Roberto Trostli has been active in Waldorf education since 1981 as a class teacher, high school teacher, adult educator, author, and lecturer. He received his BA from Columbia University and his MA from the University of Cambridge, England. After working as a violinmaker, Roberto taught for ten years at the Rudolf Steiner School in New York City, the school he also attended as a child. Later, he moved to Hadley, Massachusetts, where he worked for eighteen years, first as a class teacher of graded 1 to 8, and then as the founder and director of the Hartsbrook High School. In 2009, Roberto moved to Richmond, Virginia, where he resumed class teaching at Richmond Waldorf School. Roberto also worked as a pedagogical consultant and lectured and offered workshops internationally. He was co-director of the part-time teacher training in Sunbridge College in New York, and served as Director of the Waldorf Research Institute.

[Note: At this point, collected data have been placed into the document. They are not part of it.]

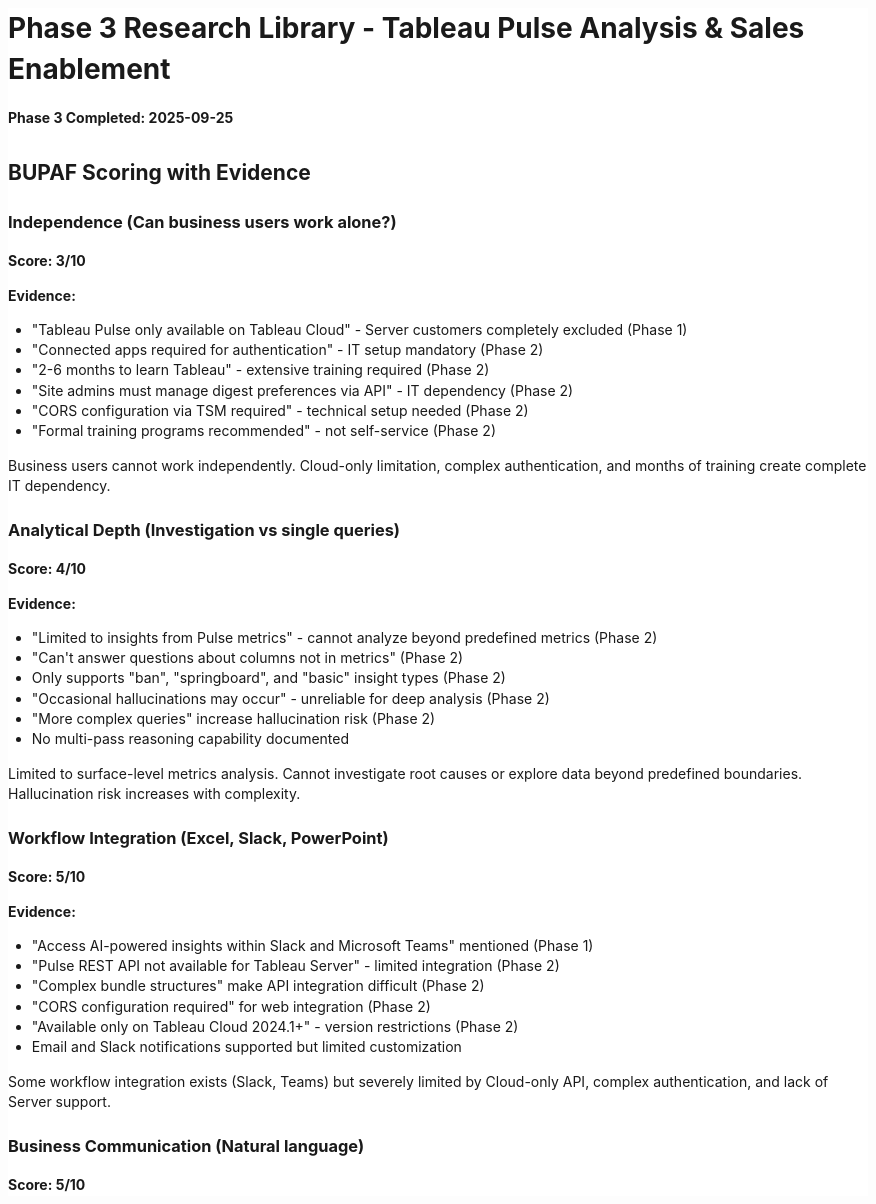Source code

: # Phase 3 Research Library - Tableau Pulse Analysis & Sales Enablement
**Phase 3 Completed: 2025-09-25**

## BUPAF Scoring with Evidence

### Independence (Can business users work alone?)
**Score: 3/10**

**Evidence:**
- "Tableau Pulse only available on Tableau Cloud" - Server customers completely excluded (Phase 1)
- "Connected apps required for authentication" - IT setup mandatory (Phase 2)
- "2-6 months to learn Tableau" - extensive training required (Phase 2)
- "Site admins must manage digest preferences via API" - IT dependency (Phase 2)
- "CORS configuration via TSM required" - technical setup needed (Phase 2)
- "Formal training programs recommended" - not self-service (Phase 2)

Business users cannot work independently. Cloud-only limitation, complex authentication, and months of training create complete IT dependency.

### Analytical Depth (Investigation vs single queries)
**Score: 4/10**

**Evidence:**
- "Limited to insights from Pulse metrics" - cannot analyze beyond predefined metrics (Phase 2)
- "Can't answer questions about columns not in metrics" (Phase 2)
- Only supports "ban", "springboard", and "basic" insight types (Phase 2)
- "Occasional hallucinations may occur" - unreliable for deep analysis (Phase 2)
- "More complex queries" increase hallucination risk (Phase 2)
- No multi-pass reasoning capability documented

Limited to surface-level metrics analysis. Cannot investigate root causes or explore data beyond predefined boundaries. Hallucination risk increases with complexity.

### Workflow Integration (Excel, Slack, PowerPoint)
**Score: 5/10**

**Evidence:**
- "Access AI-powered insights within Slack and Microsoft Teams" mentioned (Phase 1)
- "Pulse REST API not available for Tableau Server" - limited integration (Phase 2)
- "Complex bundle structures" make API integration difficult (Phase 2)
- "CORS configuration required" for web integration (Phase 2)
- "Available only on Tableau Cloud 2024.1+" - version restrictions (Phase 2)
- Email and Slack notifications supported but limited customization

Some workflow integration exists (Slack, Teams) but severely limited by Cloud-only API, complex authentication, and lack of Server support.

### Business Communication (Natural language)
**Score: 5/10**
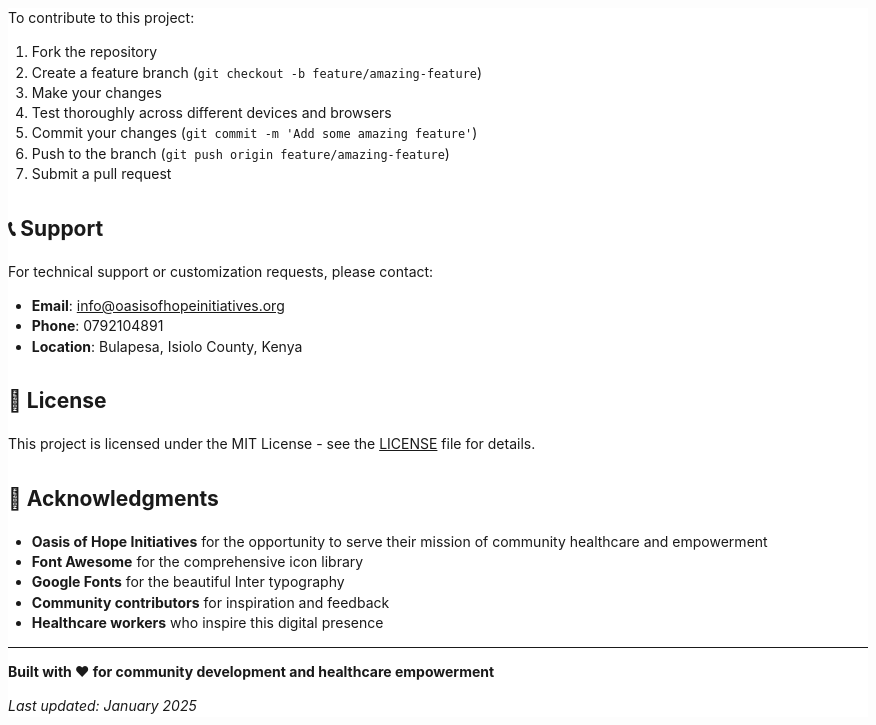 To contribute to this project:
1. Fork the repository
2. Create a feature branch (`git checkout -b feature/amazing-feature`)
3. Make your changes
4. Test thoroughly across different devices and browsers
5. Commit your changes (`git commit -m 'Add some amazing feature'`)
6. Push to the branch (`git push origin feature/amazing-feature`)
7. Submit a pull request

## 📞 Support

For technical support or customization requests, please contact:
- **Email**: info@oasisofhopeinitiatives.org
- **Phone**: 0792104891
- **Location**: Bulapesa, Isiolo County, Kenya

## 📄 License

This project is licensed under the MIT License - see the [LICENSE](LICENSE) file for details.

## 🙏 Acknowledgments

- **Oasis of Hope Initiatives** for the opportunity to serve their mission of community healthcare and empowerment
- **Font Awesome** for the comprehensive icon library
- **Google Fonts** for the beautiful Inter typography
- **Community contributors** for inspiration and feedback
- **Healthcare workers** who inspire this digital presence

---

**Built with ❤️ for community development and healthcare empowerment**

*Last updated: January 2025*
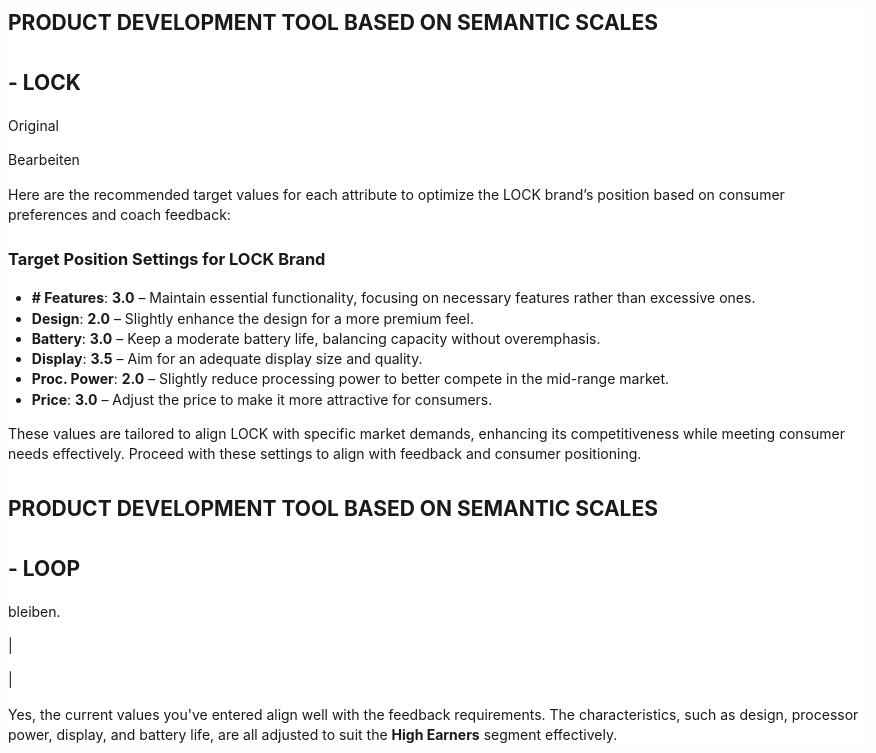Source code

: 
## PRODUCT DEVELOPMENT TOOL BASED ON SEMANTIC SCALES 

## - LOCK

<iframe src="https://drive.google.com/file/d/1wqShFTIgrtOS5c1NxRdRYGKvxVOxcgMR/preview" width="640" height="480" allow="autoplay"></iframe>

Original



<iframe src="https://drive.google.com/file/d/1q-zL-opN9P2V-Q9jcx4SBaeRxn0tp-hT/preview" width="640" height="480" allow="autoplay"></iframe>

Bearbeiten

Here are the recommended target values for each attribute to optimize the LOCK brand’s position based on consumer preferences and coach feedback:

### Target Position Settings for LOCK Brand
- **# Features**: **3.0** – Maintain essential functionality, focusing on necessary features rather than excessive ones.
- **Design**: **2.0** – Slightly enhance the design for a more premium feel.
- **Battery**: **3.0** – Keep a moderate battery life, balancing capacity without overemphasis.
- **Display**: **3.5** – Aim for an adequate display size and quality.
- **Proc. Power**: **2.0** – Slightly reduce processing power to better compete in the mid-range market.
- **Price**: **3.0** – Adjust the price to make it more attractive for consumers.

These values are tailored to align LOCK with specific market demands, enhancing its competitiveness while meeting consumer needs effectively. Proceed with these settings to align with feedback and consumer positioning.



## PRODUCT DEVELOPMENT TOOL BASED ON SEMANTIC SCALES

## - LOOP



<iframe src="https://drive.google.com/file/d/1NryxQpNDGYMDSbUr6HIpUpWGe5hkhncw/preview" width="640" height="480" allow="autoplay"></iframe>

bleiben.

|

|

Yes, the current values you've entered align well with the feedback requirements. The characteristics, such as design, processor power, display, and battery life, are all adjusted to suit the **High Earners** segment effectively.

Roberto was a member of the Pedagogical Section Council for ten years and helped restructure the Association of Waldorf Schools of North America (AWSNA). Roberto's written works include numerous articles and plays. In addition to this volume, he edited Teaching Language Arts in the Waldorf School (2004) and Creating a Circle of Collaborative Spiritual Leadership (2014), and has written a book about the college of teachers in Waldorf schools. Early in his career, Roberto became interested in teaching science and wrote Physics is Fun!—revised and reissued as Physics the Waldorf Way (2016).